Aqui fica a sequência de boot:

Yenta IRQ list 0690 PCI irq11

Socket status: 300000020

Yenta IRQ list 0690, PCI irq11

Socket status: 30000006

uhci.c: USB Universal Host Controller Interface Driver v1.1

PCI: Found IRQ 11 for device 00:07.2

PCI: Sharing IRQ 11 with 00:03.0

PCI: Sharing IRQ 11 with 00:03.1

uhci.c: USB UHCI at I/O 0xdce0, IRQ 11

e a partir daqui a máquina naz faz mais nada. Alguém me pode ajudar em como ultrapassar isto.
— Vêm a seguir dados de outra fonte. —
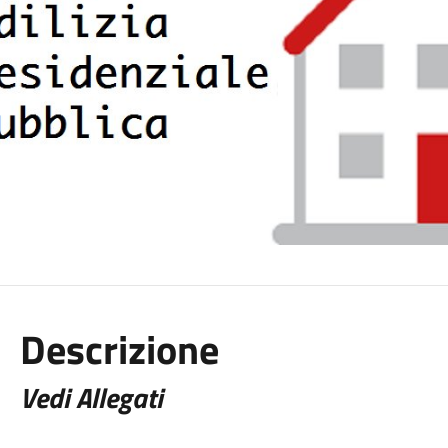
Descrizione
Vedi Allegati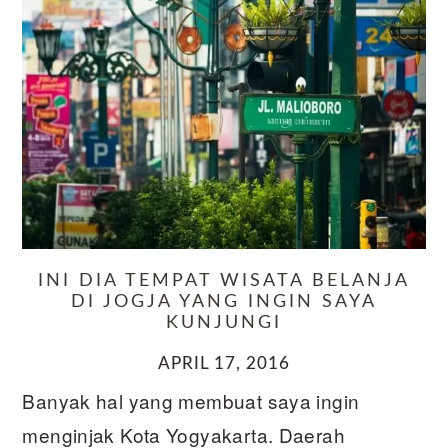
INI DIA TEMPAT WISATA BELANJA
DI JOGJA YANG INGIN SAYA
KUNJUNGI
APRIL 17, 2016
Banyak hal yang membuat saya ingin
menginjak Kota Yogyakarta. Daerah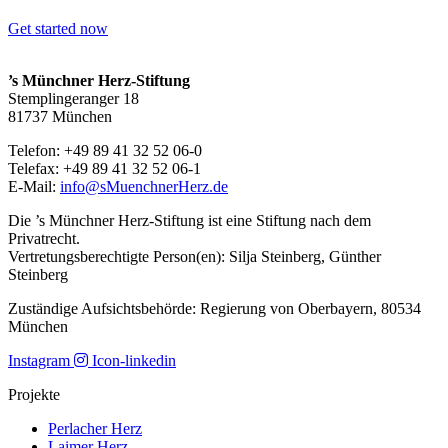
Get started now
’s Münchner Herz-Stiftung
Stemplingeranger 18
81737 München
Telefon: +49 89 41 32 52 06-0
Telefax: +49 89 41 32 52 06-1
E-Mail:
info@sMuenchnerHerz.de
Die ’s Münchner Herz-Stiftung ist eine Stiftung nach dem
Privatrecht.
Vertretungsberechtigte Person(en): Silja Steinberg, Günther
Steinberg
Zuständige Aufsichtsbehörde: Regierung von Oberbayern, 80534
München
Instagram
Icon-linkedin
Projekte
Perlacher Herz
Laimer Herz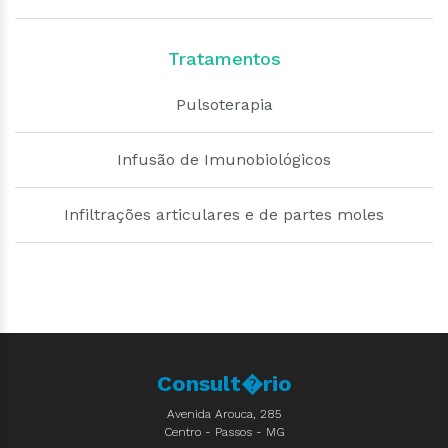
Tratamentos
Pulsoterapia
Infusão de Imunobiológicos
Infiltrações articulares e de partes moles
Consult�rio
Avenida Arouca, 285
Centro - Passos - MG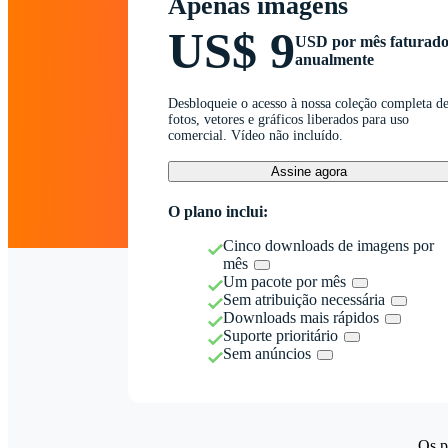
Apenas imagens
US$ 9
USD por mês faturad
anualmente
Desbloqueie o acesso à nossa coleção completa d
fotos, vetores e gráficos liberados para uso
comercial. Vídeo não incluído.
Assine agora
O plano inclui:
Cinco downloads de imagens por
mês
Um pacote por mês
Sem atribuição necessária
Downloads mais rápidos
Suporte prioritário
Sem anúncios
Os p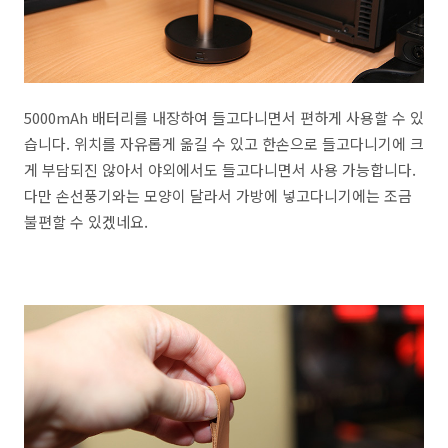
5000mAh 배터리를 내장하여 들고다니면서 편하게 사용할 수 있
습니다. 위치를 자유롭게 옮길 수 있고 한손으로 들고다니기에 크
게 부담되진 않아서 야외에서도 들고다니면서 사용 가능합니다.
다만 손선풍기와는 모양이 달라서 가방에 넣고다니기에는 조금
불편할 수 있겠네요.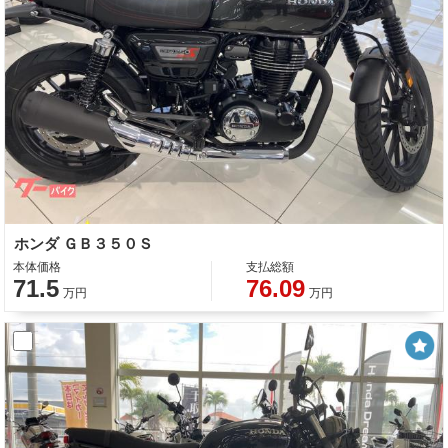
ホンダ ＧＢ３５０Ｓ
本体価格
支払総額
71.5
76.09
万円
万円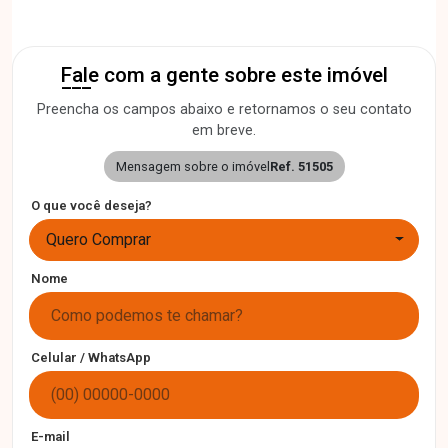
Fale com a gente sobre este imóvel
Preencha os campos abaixo e retornamos o seu contato
em breve.
Mensagem sobre o imóvel
Ref. 51505
O que você deseja?
Quero Comprar
Nome
Celular / WhatsApp
E-mail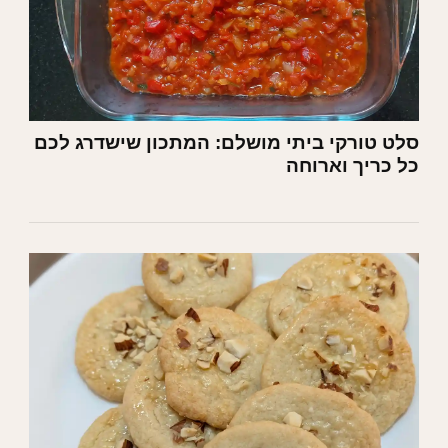
סלט טורקי ביתי מושלם: המתכון שישדרג לכם
כל כריך וארוחה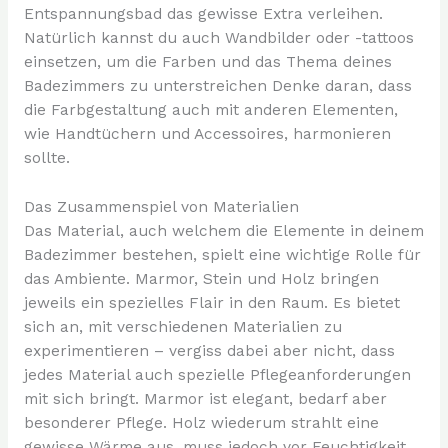
Entspannungsbad das gewisse Extra verleihen.
Natürlich kannst du auch Wandbilder oder -tattoos
einsetzen, um die Farben und das Thema deines
Badezimmers zu unterstreichen Denke daran, dass
die Farbgestaltung auch mit anderen Elementen,
wie Handtüchern und Accessoires, harmonieren
sollte.
Das Zusammenspiel von Materialien
Das Material, auch welchem die Elemente in deinem
Badezimmer bestehen, spielt eine wichtige Rolle für
das Ambiente. Marmor, Stein und Holz bringen
jeweils ein spezielles Flair in den Raum. Es bietet
sich an, mit verschiedenen Materialien zu
experimentieren – vergiss dabei aber nicht, dass
jedes Material auch spezielle Pflegeanforderungen
mit sich bringt. Marmor ist elegant, bedarf aber
besonderer Pflege. Holz wiederum strahlt eine
gewisse Wärme aus, muss jedoch vor Feuchtigkeit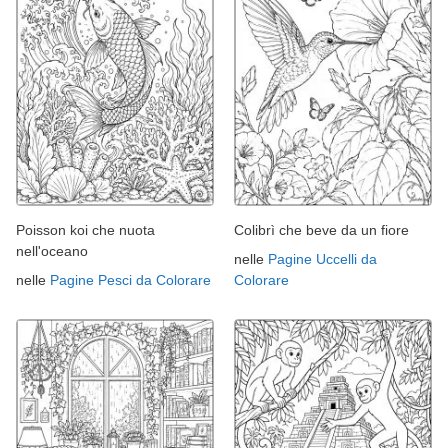
Poisson koi che nuota
Colibrì che beve da un fiore
nell'oceano
nelle
Pagine Uccelli da
nelle
Pagine Pesci da Colorare
Colorare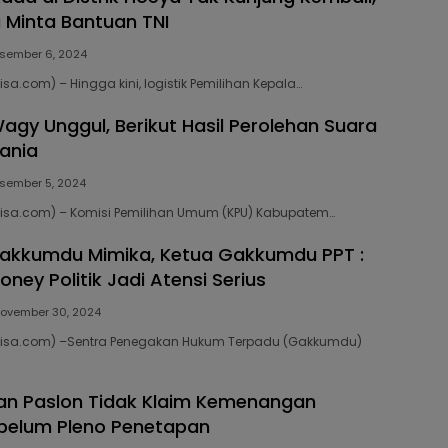
 Minta Bantuan TNI
sember 6, 2024
isa.com) – Hingga kini, logistik Pemilihan Kepala…
agy Unggul, Berikut Hasil Perolehan Suara
Wania
sember 5, 2024
bisa.com) – Komisi Pemilihan Umum (KPU) Kabupatem…
Gakkumdu Mimika, Ketua Gakkumdu PPT :
ney Politik Jadi Atensi Serius
ovember 30, 2024
gbisa.com) –Sentra Penegakan Hukum Terpadu (Gakkumdu)
an Paslon Tidak Klaim Kemenangan
belum Pleno Penetapan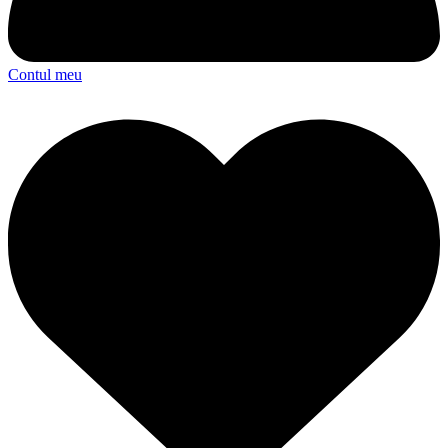
Contul meu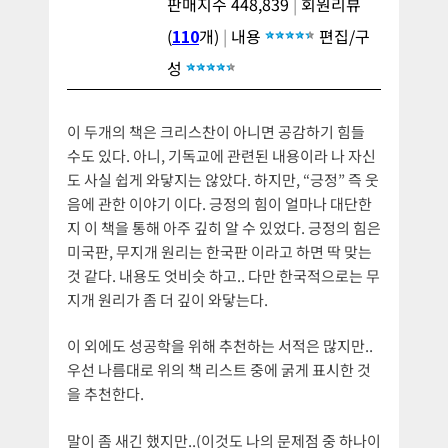
판매지수 448,839
|
회원리뷰
(
110
개)
|
내용
편집/구
성
이 두개의 책은 크리스찬이 아니면 공감하기 힘들
수도 있다. 아니, 기독교에 관련된 내용이라 나 자신
도 사실 쉽게 와닿지는 않았다. 하지만, “긍정” 즉 웃
음에 관한 이야기 이다. 긍정의 힘이 얼마나 대단한
지 이 책을 통해 아주 깊히 알 수 있었다. 긍정의 힘은
미국판, 무지개 원리는 한국판 이라고 하면 딱 맞는
것 같다. 내용도 엇비슷 하고.. 다만 한국적으로는 무
지개 원리가 좀 더 깊이 와닿는다.
이 외에도 성공학을 위해 추천하는 서적은 많지만..
우선 나름대로 위의 책 리스트 중에 굵게 표시한 것
을 추천한다.
말이 좀 새긴 했지만..(이것도 나의 문제점 중 하나이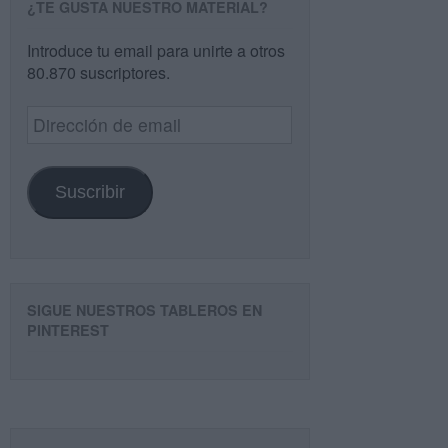
¿TE GUSTA NUESTRO MATERIAL?
Introduce tu email para unirte a otros
80.870 suscriptores.
Dirección
de
email
Suscribir
SIGUE NUESTROS TABLEROS EN
PINTEREST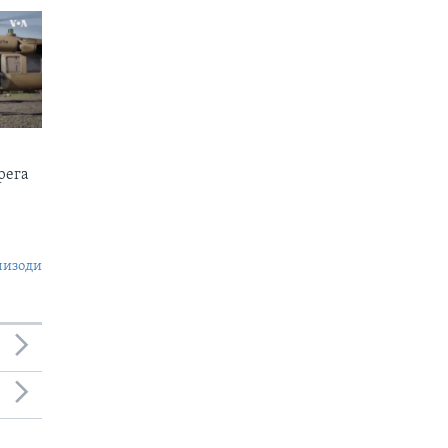
рега
пизоди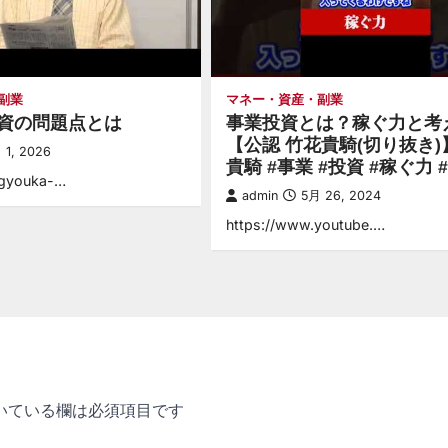
副業
マネー・資産・副業
資の問題点とは
事業投資とは？稼ぐ力と考
【公認 竹花貴騎(切り抜き)
 1, 2026
貴騎 #事業 #投資 #稼ぐ力 
igyouka-…
admin
5月 26, 2024
https://www.youtube.…
いている欄は必須項目です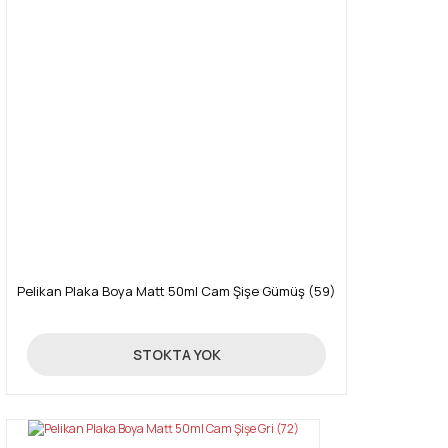
Pelikan Plaka Boya Matt 50ml Cam Şişe Gümüş (59)
85,00 TL
STOKTA YOK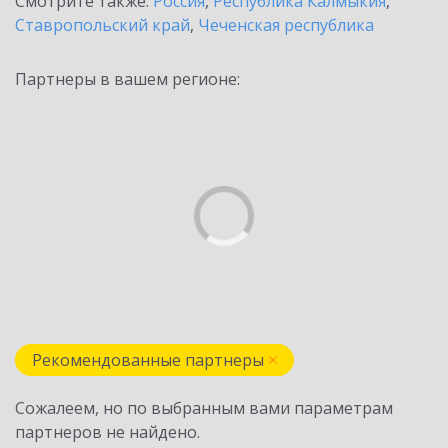
Смотрите также:
Россия
,
Республика Калмыкия
,
Ставропольский край
,
Чеченская республика
Партнеры в вашем регионе:
Рекомендованные партнеры
Сожалеем, но по выбранным вами параметрам
партнеров не найдено.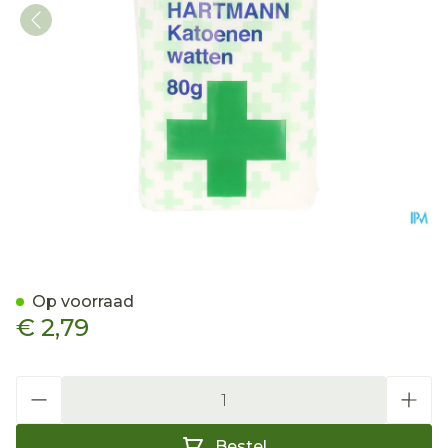
Hartmann Coton Zz 80g 1
Op voorraad
€ 2,79
Aantal
Bestel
A máquina é um portátil Dell Latitude cpx e, instalei gentoo na 2º partição do disco.

 Cumprimentos,

 Jaime

----------

## darktux

Tens alguma coisa ligada às portas USB? Compilaste com "Support for hot-pluggable devices" ?

----------

## jaimedft

Não tenho nada ligado na porta USB. Quanto À compilação do kernel não tenho a certeza, como é que eu agora posso verificar e/ou recompilar o kernel se necessário.

Obrigado

----------

## humpback

Arranca com o cd de arranque e salta para a parte em que fazias chroot .

faz o chroot e corre os dois comandos que se seguem (bem como os mounts -o bind do proc).

Neste momento estás na tuas instalação de gentoo. Recompila o kernel e coloca pcmcia e usb como modulo e compila,instala e reboota.

----------